Collected data
- Opening Delimiter -
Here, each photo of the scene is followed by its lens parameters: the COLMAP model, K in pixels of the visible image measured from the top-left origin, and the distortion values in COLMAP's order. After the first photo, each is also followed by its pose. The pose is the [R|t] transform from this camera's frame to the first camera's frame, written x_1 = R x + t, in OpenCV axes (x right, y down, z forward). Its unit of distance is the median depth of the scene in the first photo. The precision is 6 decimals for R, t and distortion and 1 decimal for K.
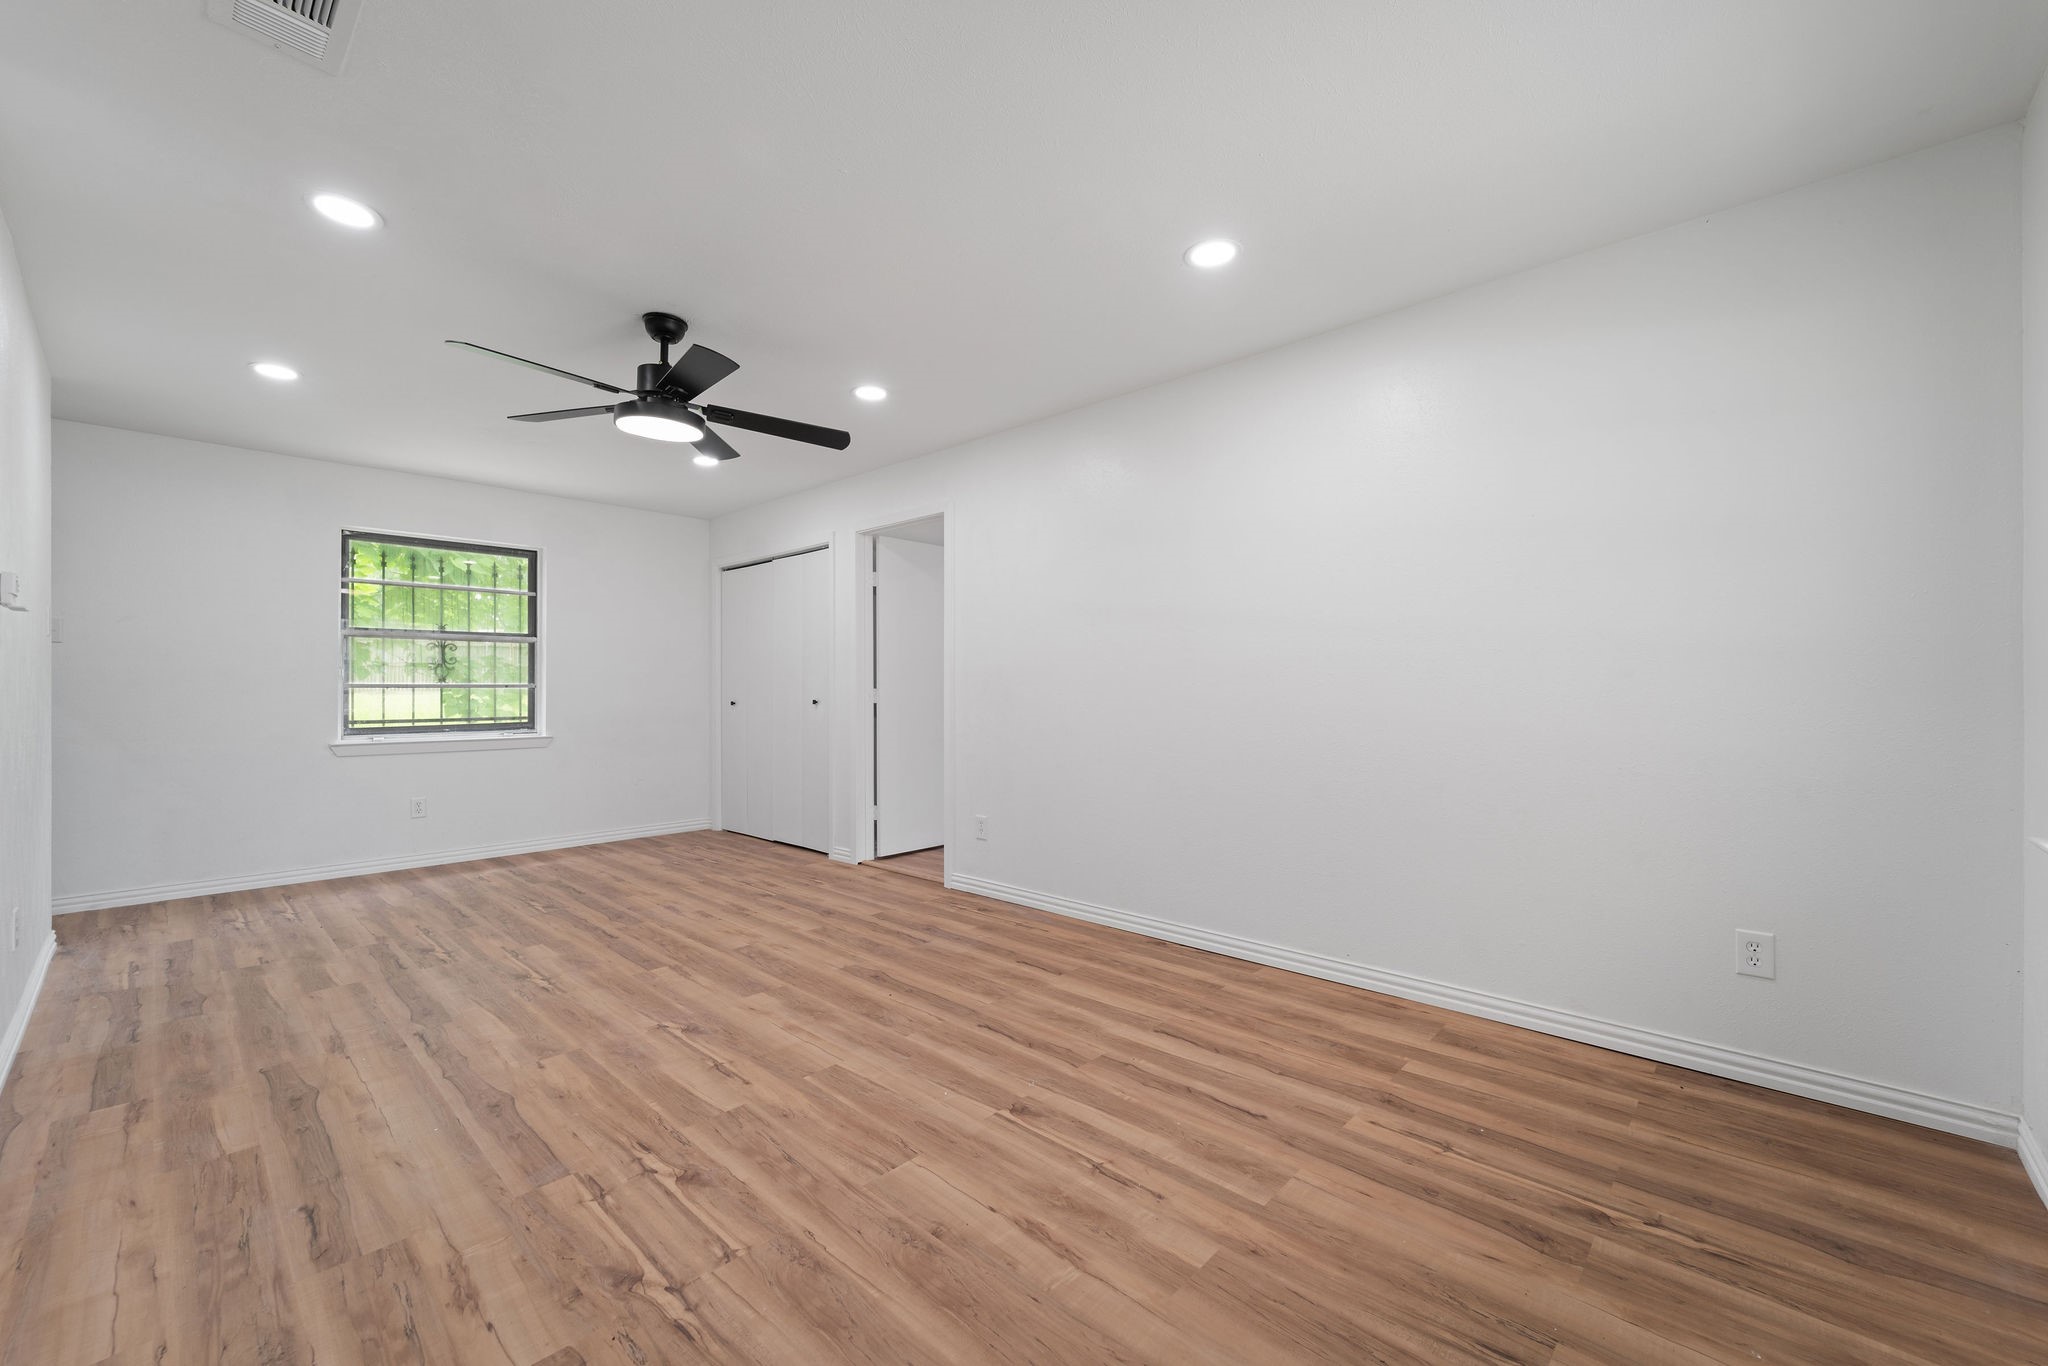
lens RADIAL K [[820.2, 0, 1008.1], [0, 820.2, 690.5], [0, 0, 1]] dist [-0.000978, -0.000414]
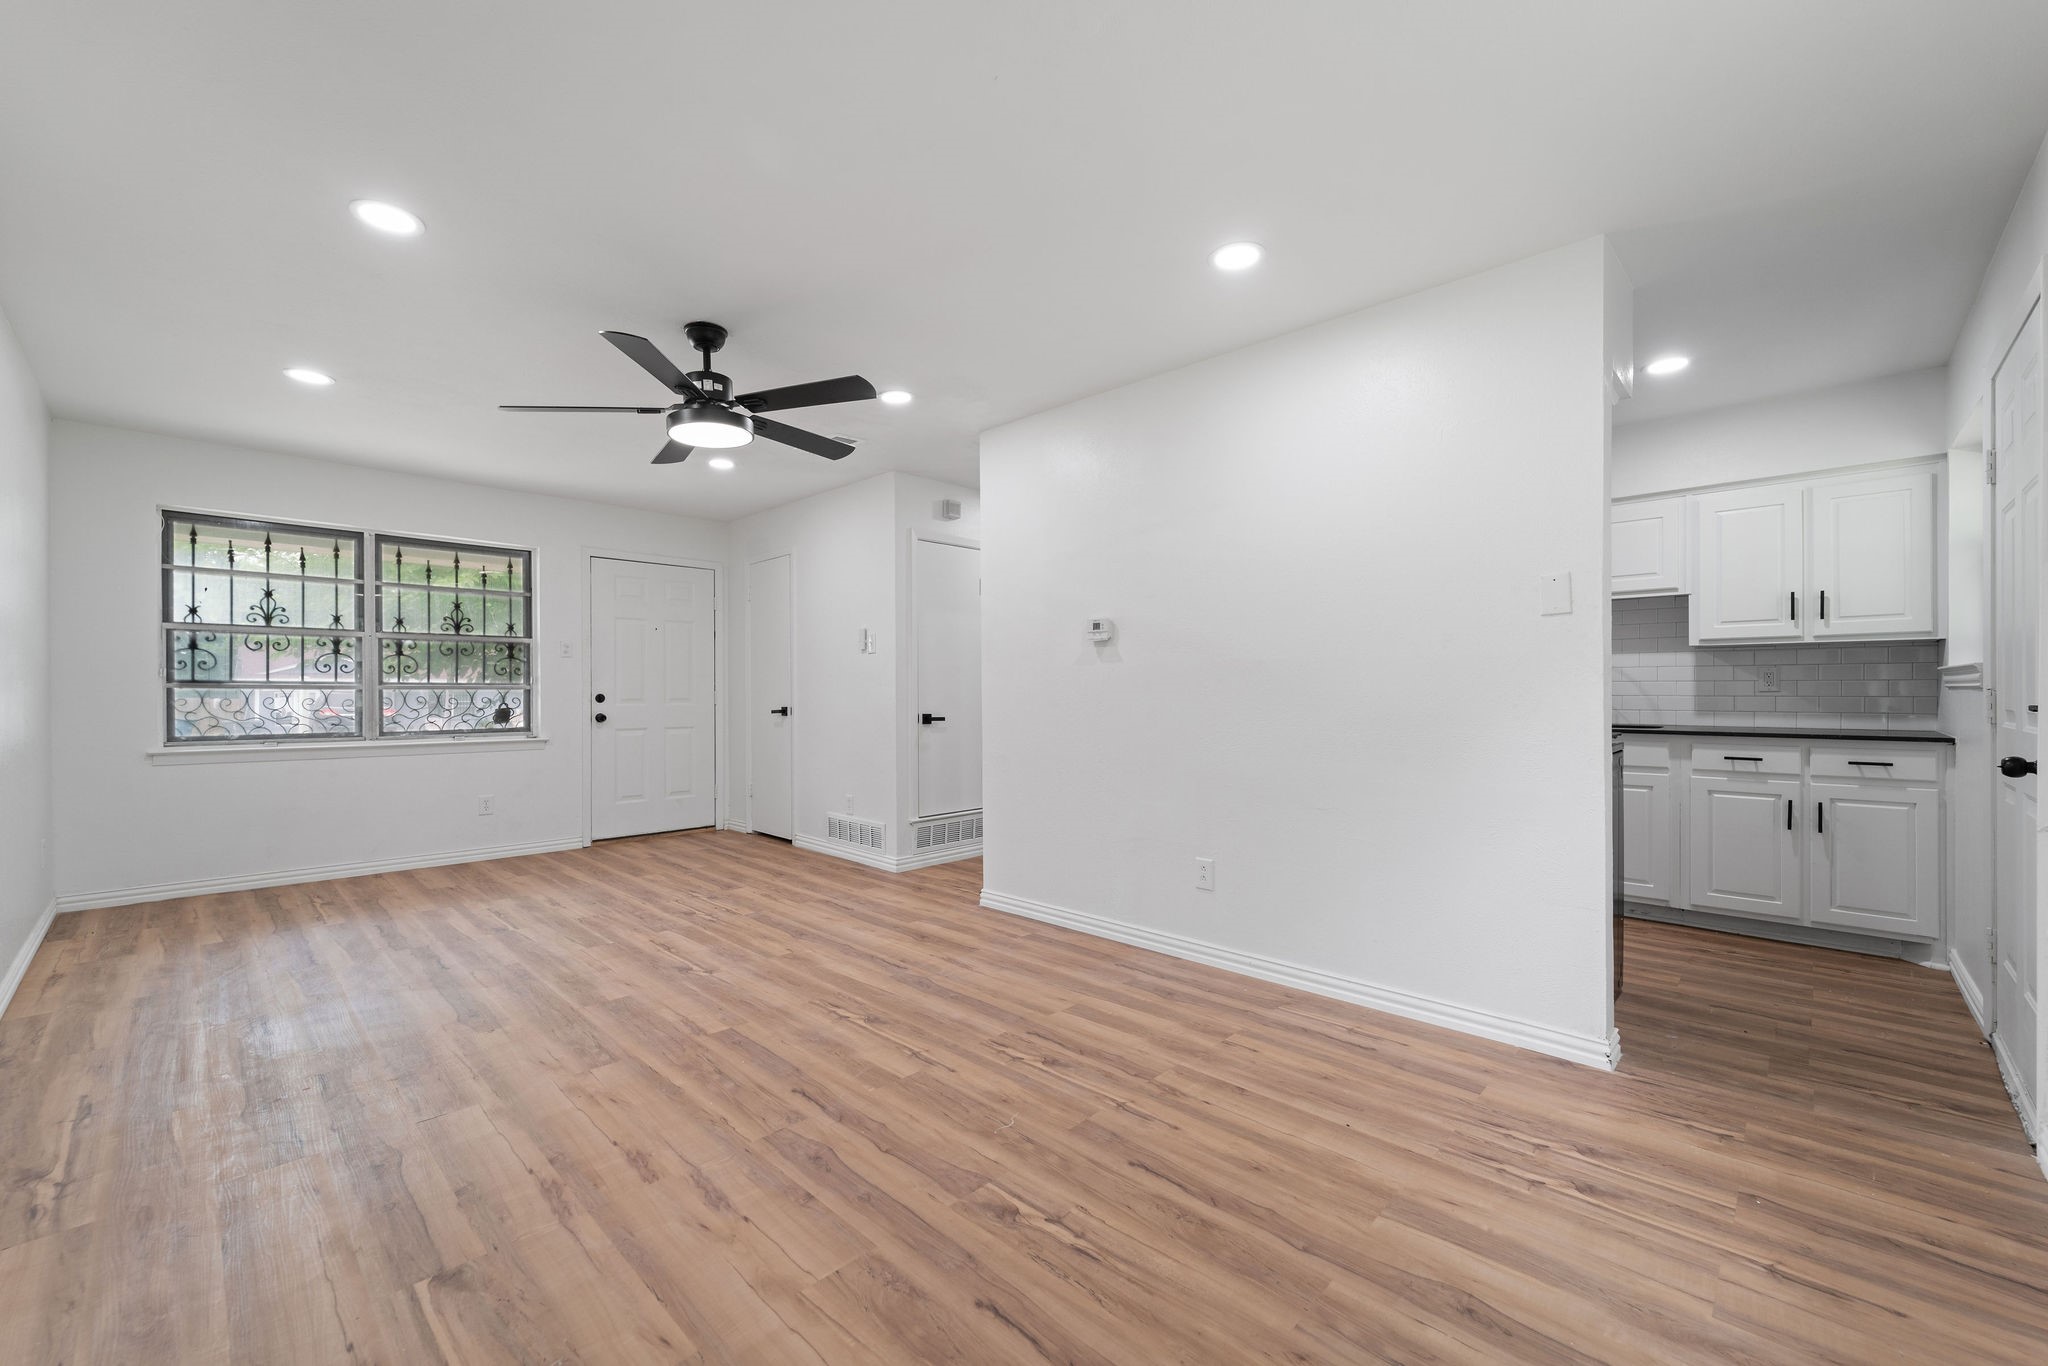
lens RADIAL K [[820.2, 0, 1010.1], [0, 820.2, 693.2], [0, 0, 1]] dist [-0.000978, -0.000414]
pose [[-0.999892, 0.003785, 0.014231, -0.810014], [0.003864, 0.999977, 0.005489, -0.003210], [-0.014210, 0.005544, -0.999884, 2.012731]]
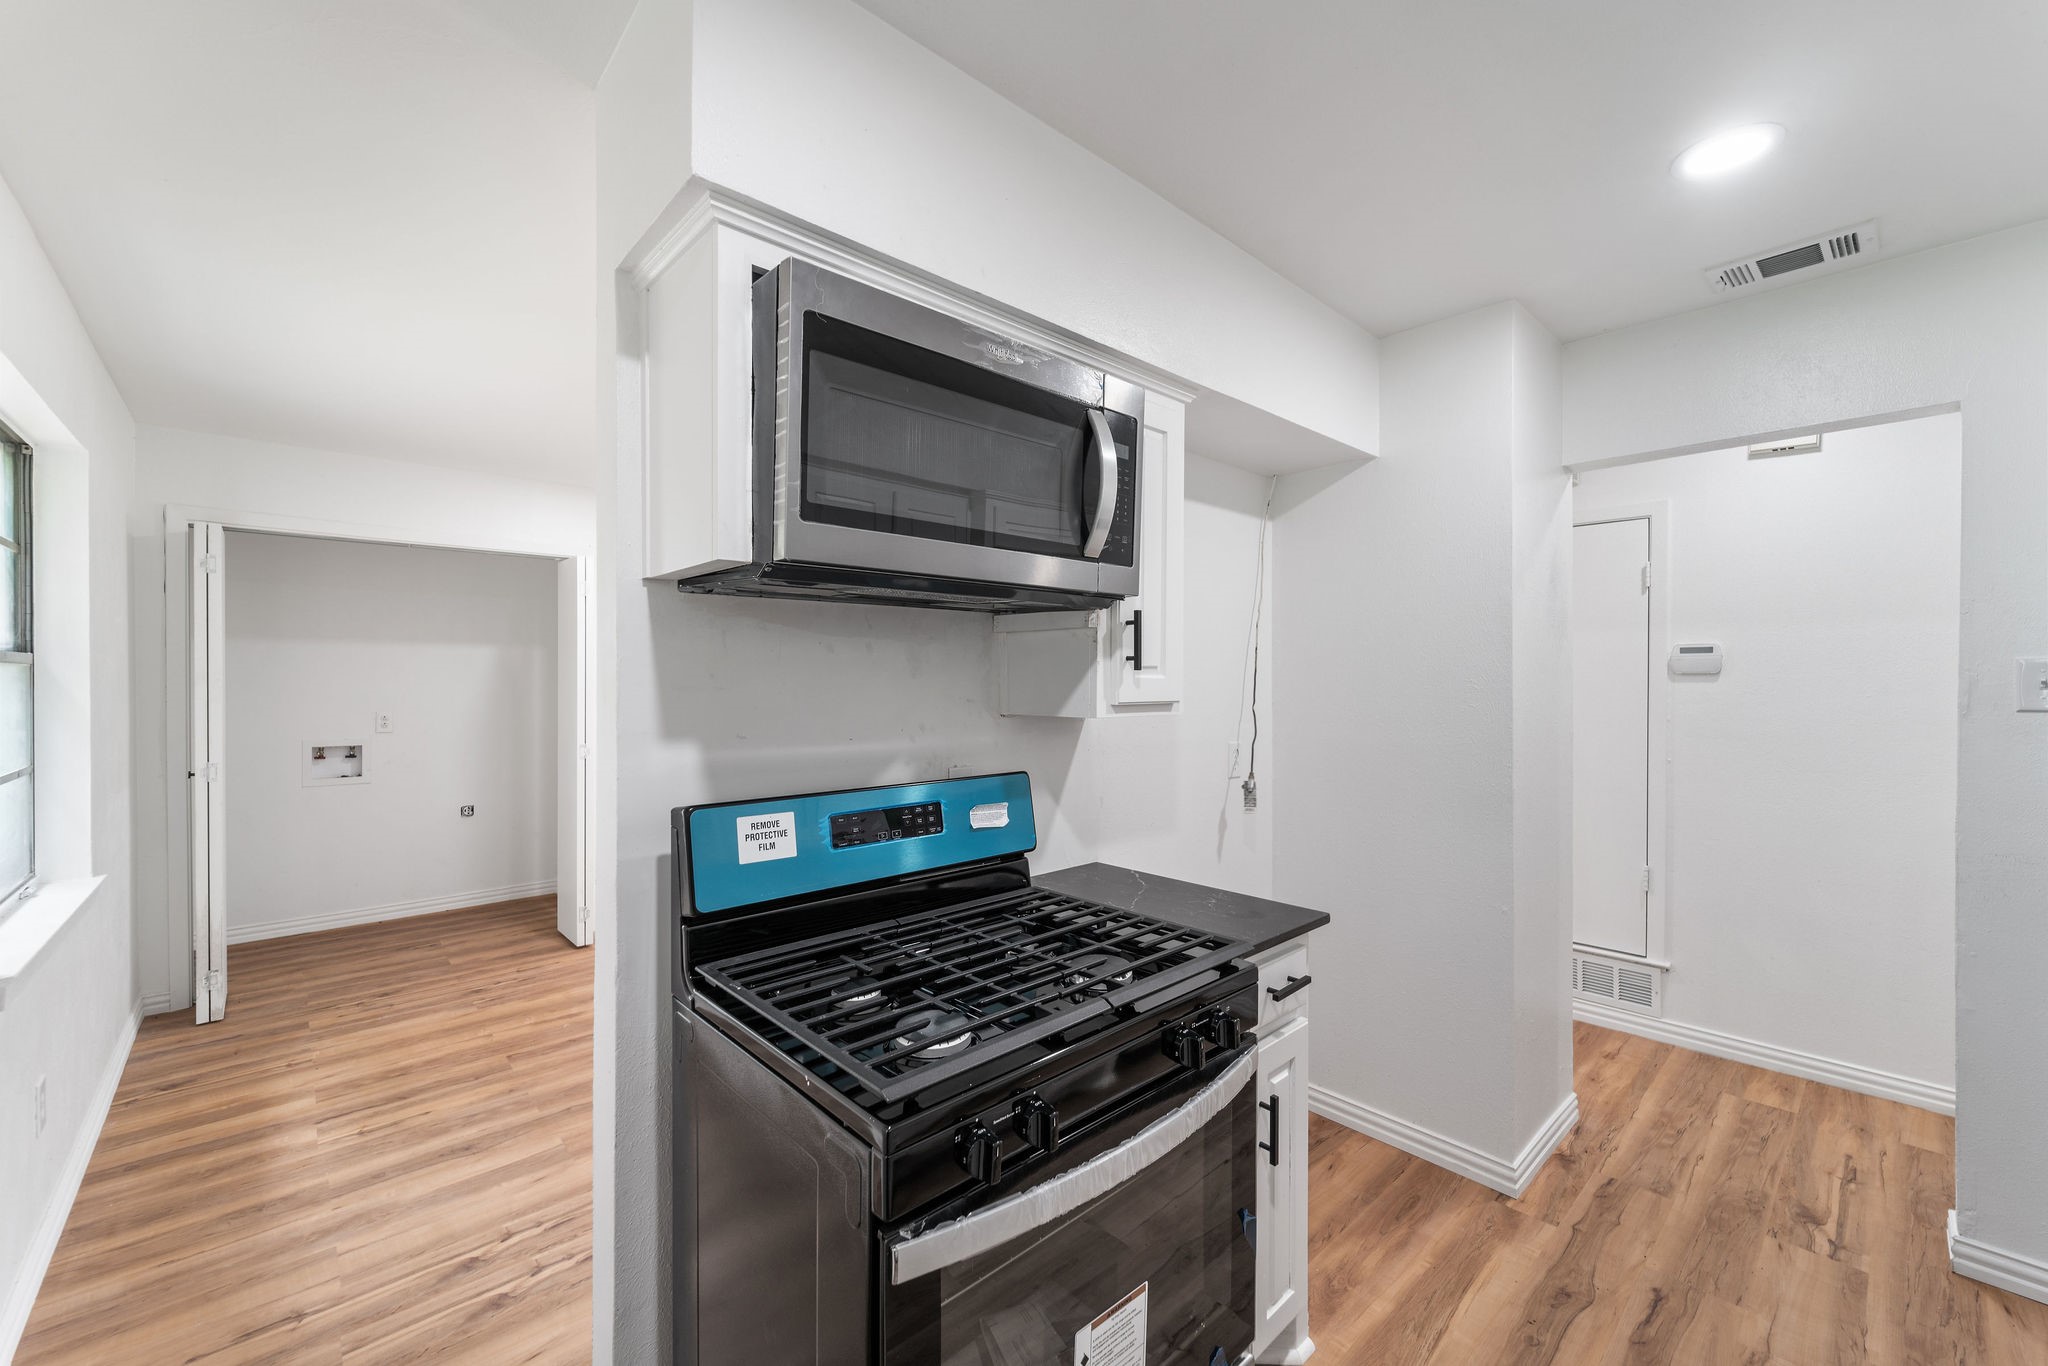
lens RADIAL K [[820.2, 0, 1032.1], [0, 820.2, 683.5], [0, 0, 1]] dist [-0.000978, -0.000414]
pose [[0.065594, -0.004375, 0.997837, -1.610059], [0.000470, 0.999990, 0.004353, -0.038084], [-0.997846, 0.000184, 0.065596, 1.149505]]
- Closing Delimiter -
▶ Exercise directions: Rewrite every line of the entries above as a numbered list, skipping blank lines and leaving out the pictures.

▶ Response area:
1. Here, each photo of the scene is followed by its lens parameters: the COLMAP model, K in pixels of the visible image measured from the top-left origin, and the distortion values in COLMAP's order. After the first photo, each is also followed by its pose. The pose is the [R|t] transform from this camera's frame to the first camera's frame, written x_1 = R x + t, in OpenCV axes (x right, y down, z forward). Its unit of distance is the median depth of the scene in the first photo. The precision is 6 decimals for R, t and distortion and 1 decimal for K.
2. lens RADIAL K [[820.2, 0, 1008.1], [0, 820.2, 690.5], [0, 0, 1]] dist [-0.000978, -0.000414]
3. lens RADIAL K [[820.2, 0, 1010.1], [0, 820.2, 693.2], [0, 0, 1]] dist [-0.000978, -0.000414]
4. pose [[-0.999892, 0.003785, 0.014231, -0.810014], [0.003864, 0.999977, 0.005489, -0.003210], [-0.014210, 0.005544, -0.999884, 2.012731]]
5. lens RADIAL K [[820.2, 0, 1032.1], [0, 820.2, 683.5], [0, 0, 1]] dist [-0.000978, -0.000414]
6. pose [[0.065594, -0.004375, 0.997837, -1.610059], [0.000470, 0.999990, 0.004353, -0.038084], [-0.997846, 0.000184, 0.065596, 1.149505]]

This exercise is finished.